D.M. : Il faut d’abord bien catégoriser son patrimoine, savoir si c’est bien un ERP et ne pas en changer l’usage pour être correctement couvert par les gammes de maintenance. Il faut aussi ne pas hésiter à recourir au cahier des clauses administratives générales applicables aux marchés publics de fournitures courantes et de services (CCAG-FCS). C’est d’ailleurs une absolue nécessité que de le connaître et je m’aperçois que beaucoup de responsables posent encore aujourd’hui des questions relatives à l’exécution, dont les réponses se trouvent dans le CCAG.

HA : Quelles difficultés avez-vous rencontrées ?

D.M. : Notre principal problème a porté sur les gammes de maintenance. Chaque prestataire a la sienne et si l’on n’y prend pas garde, elle s’applique à vous à l’occasion d’un incident et l’on découvre alors qu’une pièce n’est pas couverte parce que située hors de la garantie couvrant l’usure naturelle des pièces. Par ailleurs, on a l’impression que ce domaine est bien réglementé, mais dans les faits il n’en est rien. La réglementation (arrêté du 18 novembre 2004) impose des contrôles restreints à six points en ce qui concerne les ascenseurs. Mais elle n’indique rien pour les escalators. Il vaut donc mieux faire sa propre gamme et l’imposer en précisant la périodicité des contrôles, à défaut d’une gamme proposée en variante par le candidat. L’autre problème, c’est que nous disposons d’un parc composé d’installations hétéroclites. Les anciens ascenseurs sont mécaniques et faciles à réparer mais les nouveaux sont bourrés d’électronique et nécessitent des petits engins équipés de logiciels qui permettent un diagnostic rapide de l’installation et de ses composants. Il ne faut pas l’oublier et imposer aux candidats de se doter de ces outils spécifiques à chaque constructeur.

HA : Pourquoi avoir rédigé un bordereau des prix unitaires ?

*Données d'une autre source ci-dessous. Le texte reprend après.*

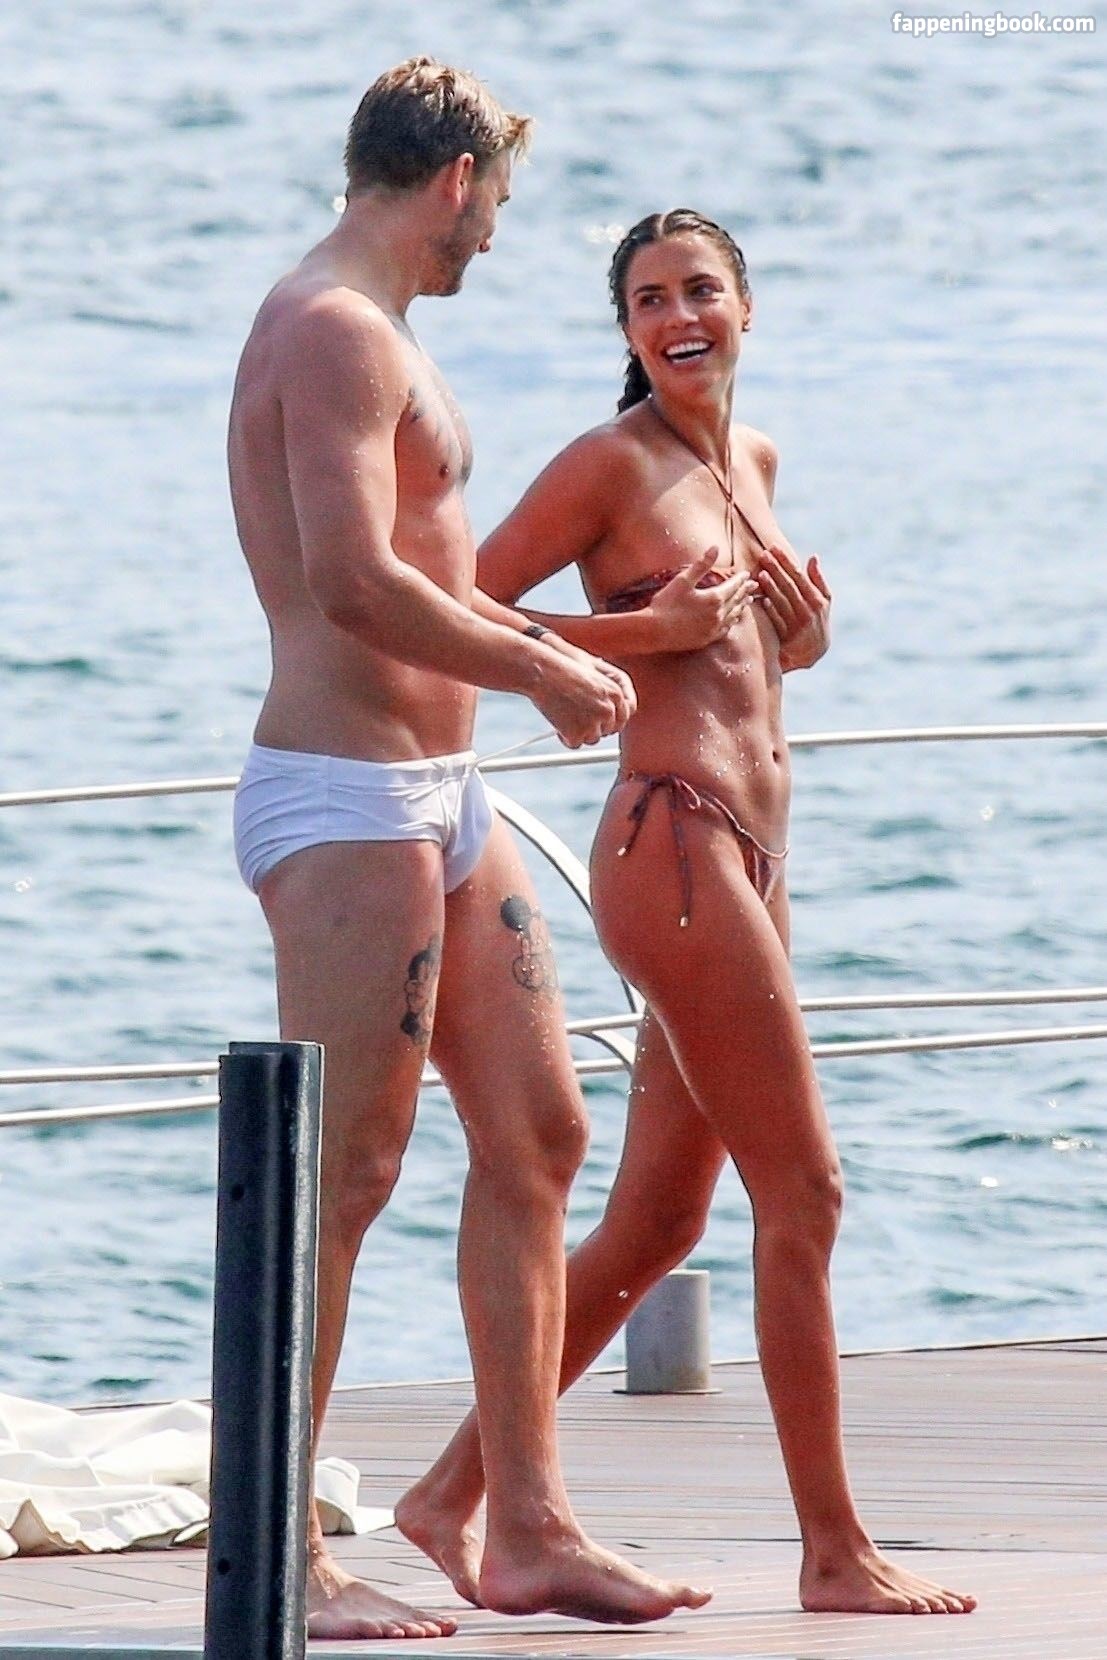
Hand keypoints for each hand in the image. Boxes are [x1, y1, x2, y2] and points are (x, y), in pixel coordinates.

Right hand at [529, 639, 636, 747]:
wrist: (543, 672)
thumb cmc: (562, 670)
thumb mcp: (592, 677)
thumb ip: (605, 695)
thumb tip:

D.M. : L’idée était d’être réactif et d’éviter des semaines de procédure pour rédiger un bon de commande, réaliser des devis, remettre en concurrence pour des réparations hors forfait, alors que le mainteneur sur place dispose d’un avantage sérieux. Au contraire, un bordereau permettra que les prix négociés à l’avance dans le cadre de l’appel d’offres soient corrects et le prestataire sera alors obligé de s’exécuter. Mais encore faut-il être capable de l’inventer, de donner des prix pertinents et d’être précis dans le libellé pour que celui-ci soit jugé crédible.

HA : De quelles qualités faut-il alors faire preuve ?

D.M. : D’une manière générale, l’imagination est essentielle pour anticiper et se mettre à la place de celui qui va répondre. À trop se réfugier derrière le Code des marchés publics, on prend le risque de longues négociations au moment précis où il faut se faire entendre ou respecter. On risque également de longues procédures, synonymes d’immobilisation prolongée du matériel.